TASK REQUIREMENTS - All lines below containing the string "bottom" are to be copied.
-.-.-
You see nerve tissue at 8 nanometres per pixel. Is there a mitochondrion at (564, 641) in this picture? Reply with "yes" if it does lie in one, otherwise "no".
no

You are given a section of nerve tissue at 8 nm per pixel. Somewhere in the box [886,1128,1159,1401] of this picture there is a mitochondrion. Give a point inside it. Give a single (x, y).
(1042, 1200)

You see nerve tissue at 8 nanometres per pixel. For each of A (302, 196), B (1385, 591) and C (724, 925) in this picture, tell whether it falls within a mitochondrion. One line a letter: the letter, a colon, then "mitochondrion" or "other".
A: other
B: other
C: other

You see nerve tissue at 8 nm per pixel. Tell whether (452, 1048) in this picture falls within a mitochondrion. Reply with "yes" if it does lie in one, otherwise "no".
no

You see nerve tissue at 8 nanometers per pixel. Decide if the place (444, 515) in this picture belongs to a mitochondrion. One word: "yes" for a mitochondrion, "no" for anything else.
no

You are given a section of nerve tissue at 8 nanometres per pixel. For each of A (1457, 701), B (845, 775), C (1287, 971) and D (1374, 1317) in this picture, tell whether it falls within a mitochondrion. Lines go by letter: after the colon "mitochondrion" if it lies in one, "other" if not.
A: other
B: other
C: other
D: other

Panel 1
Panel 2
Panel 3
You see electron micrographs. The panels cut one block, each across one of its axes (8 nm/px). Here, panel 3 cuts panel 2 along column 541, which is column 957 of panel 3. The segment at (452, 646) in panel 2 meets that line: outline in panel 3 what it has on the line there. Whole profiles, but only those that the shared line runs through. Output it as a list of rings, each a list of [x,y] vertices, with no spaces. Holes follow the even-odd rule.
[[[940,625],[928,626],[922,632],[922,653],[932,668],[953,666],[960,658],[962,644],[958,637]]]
-.-.-
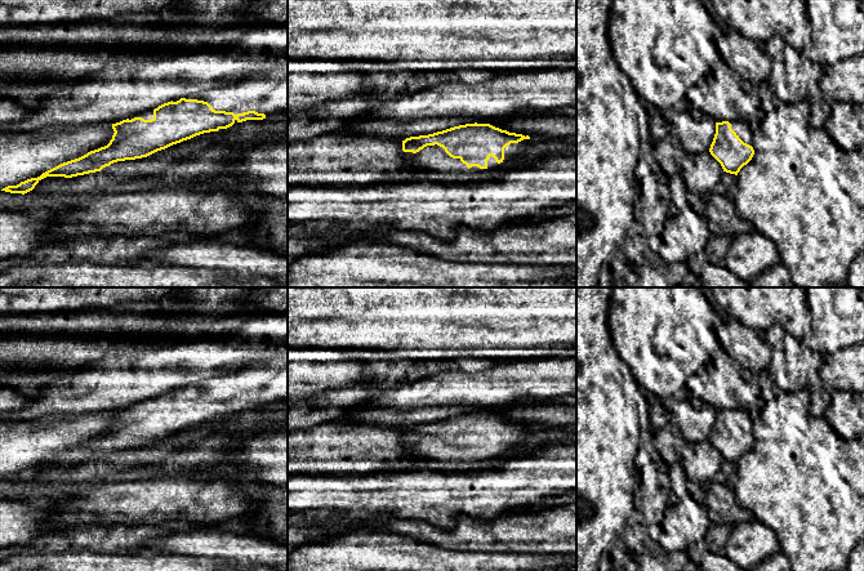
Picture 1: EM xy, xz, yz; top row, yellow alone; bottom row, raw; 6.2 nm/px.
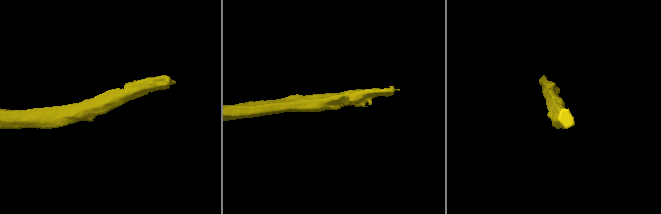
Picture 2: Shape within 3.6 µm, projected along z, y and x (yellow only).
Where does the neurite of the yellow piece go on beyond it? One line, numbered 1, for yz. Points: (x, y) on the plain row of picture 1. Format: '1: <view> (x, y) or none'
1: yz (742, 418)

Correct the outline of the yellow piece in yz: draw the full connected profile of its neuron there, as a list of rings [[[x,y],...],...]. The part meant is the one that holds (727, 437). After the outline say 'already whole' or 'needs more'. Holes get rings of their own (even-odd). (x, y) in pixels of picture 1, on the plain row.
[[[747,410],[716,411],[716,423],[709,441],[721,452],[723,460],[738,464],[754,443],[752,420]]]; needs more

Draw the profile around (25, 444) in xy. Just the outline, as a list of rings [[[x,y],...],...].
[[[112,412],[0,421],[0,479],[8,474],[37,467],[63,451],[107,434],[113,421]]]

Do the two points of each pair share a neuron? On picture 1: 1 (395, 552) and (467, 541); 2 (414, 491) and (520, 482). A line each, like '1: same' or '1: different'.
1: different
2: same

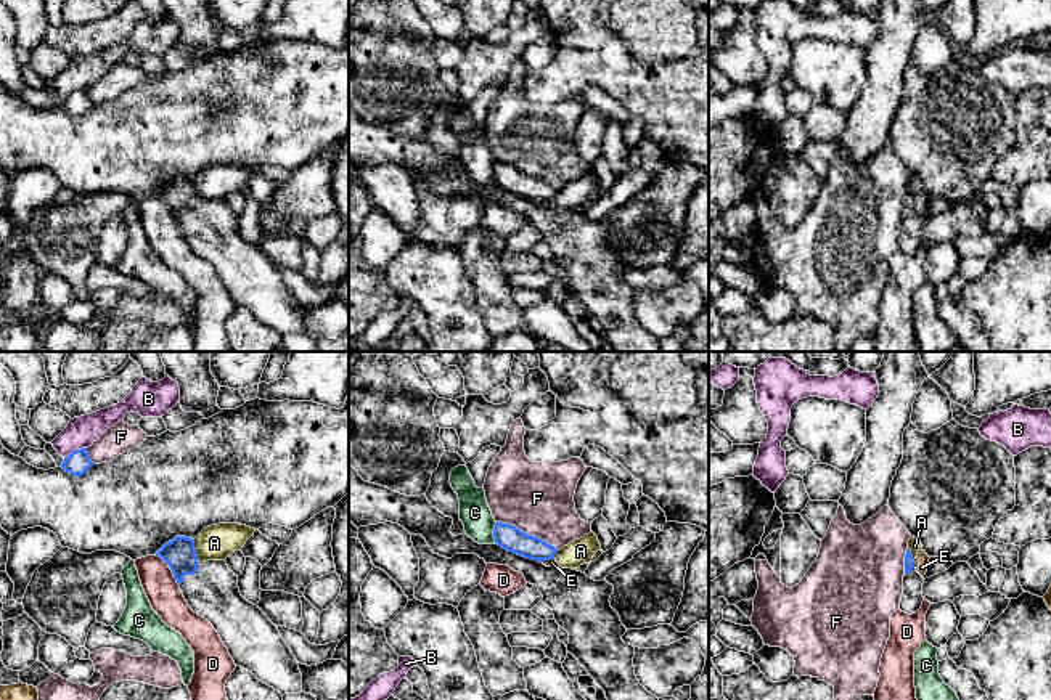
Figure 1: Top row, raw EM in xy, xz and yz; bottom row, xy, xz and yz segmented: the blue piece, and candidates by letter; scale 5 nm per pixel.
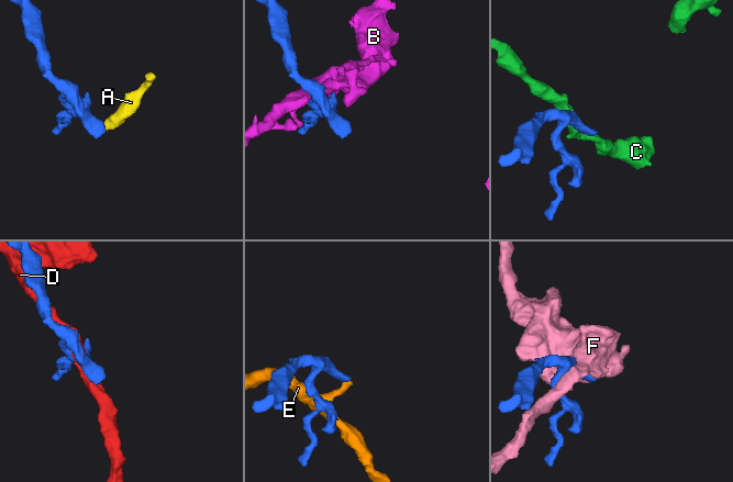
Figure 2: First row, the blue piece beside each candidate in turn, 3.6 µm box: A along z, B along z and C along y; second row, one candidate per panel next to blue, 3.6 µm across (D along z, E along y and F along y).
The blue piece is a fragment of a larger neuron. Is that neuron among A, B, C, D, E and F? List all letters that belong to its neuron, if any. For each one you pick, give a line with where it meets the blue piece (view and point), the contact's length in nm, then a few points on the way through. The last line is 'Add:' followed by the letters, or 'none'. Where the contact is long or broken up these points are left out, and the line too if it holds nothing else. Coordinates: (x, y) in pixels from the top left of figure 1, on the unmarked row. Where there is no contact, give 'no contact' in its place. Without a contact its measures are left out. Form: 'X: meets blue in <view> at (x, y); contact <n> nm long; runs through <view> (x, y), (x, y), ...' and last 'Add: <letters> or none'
-.-.-
RESPONSE TO THE TASK -
Picture 1: EM xy, xz, yz; top row, yellow alone; bottom row, raw; 6.2 nm/px.
Figure 1: Top row, raw EM in xy, xz and yz; bottom row, xy, xz and yz segmented: the blue piece, and candidates by letter; scale 5 nm per pixel.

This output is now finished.